Being interested in a subject is massively helpful to learning it. But interest arises circumstantially, it's an emotion. The grim reality that it would be really useful to you to learn a certain subject does not necessarily make you interested in the subject, unfortunately. (Perhaps "financially interested", but that's something else.)
I think there is some natural inclination towards abstract thinking versus more grounded in reality, just judging based on kids I know. Some of them really enjoy playing with ideas in their heads, some enjoy playing with things they can touch more. It seems likely that those different attractions would express themselves in how much they practice different things as time goes on.
I was talking about curiosity in general not curiosity about something in particular. We are naturally inquisitive to the point we have to be restrained by our parents. The problem is some of the restraints are based on the fears of our parents and not on actual dangers. Also, it's hard to develop an appreciation for something when it's forced fed to you.
> You're saying that the curiosity is "natural" hence one is either born with it or not.
Why does curiosity being natural necessarily mean some people are born without it? It could also mean everyone (or every average human) is born with it, and overtime it gets pushed out of people.
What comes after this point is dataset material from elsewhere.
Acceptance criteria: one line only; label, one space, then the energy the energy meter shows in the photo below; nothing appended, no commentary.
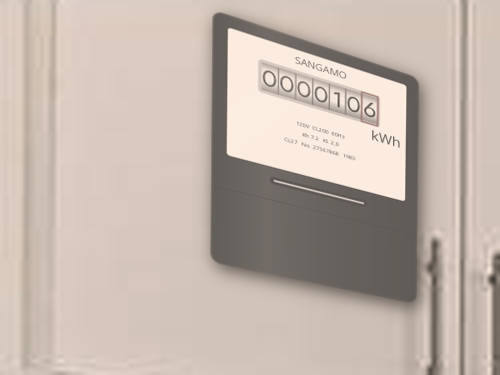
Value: 10.6 kWh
I think the case you mentioned is explained by an idea covered in attachment theory. Children explore when they feel safe and secure. Safety and security come from the caregivers, the parents. When that is absent, because the parents' emotional state makes the children feel insecure, then the children are restrained by their own emotions.
Same way we do now: based on who's parents can donate a new wing for the campus to build.
But sure, it's the same problem with any other prestigious venue. Demand far far far outstrips supply. So they don't really need to pick "the best" students. Merely students "over the bar of quality". There's no problem in the eyes of the venue, so there's nothing to change.
I think the implied assumption in this question is flawed to begin with in that not everyone needs to be at a famous institution to succeed. But if you want my likely bad take: sports coaches actually have a pretty decent method of scouting by... well, scouting. seek out local/state/national talent and nurture them years before an app goes in. If they can build a relationship, that's a personal referral that goes farther than any essay prompt.
It's the most flexible method because scouters can tailor from culture to culture, based on qualities that traditional education metrics wouldn't take into account.
It's a good idea! The Math Olympiad was a thing when I was in school. Just need to turn that into a more mainstream competition and build up a much larger culture and business around succeeding in it.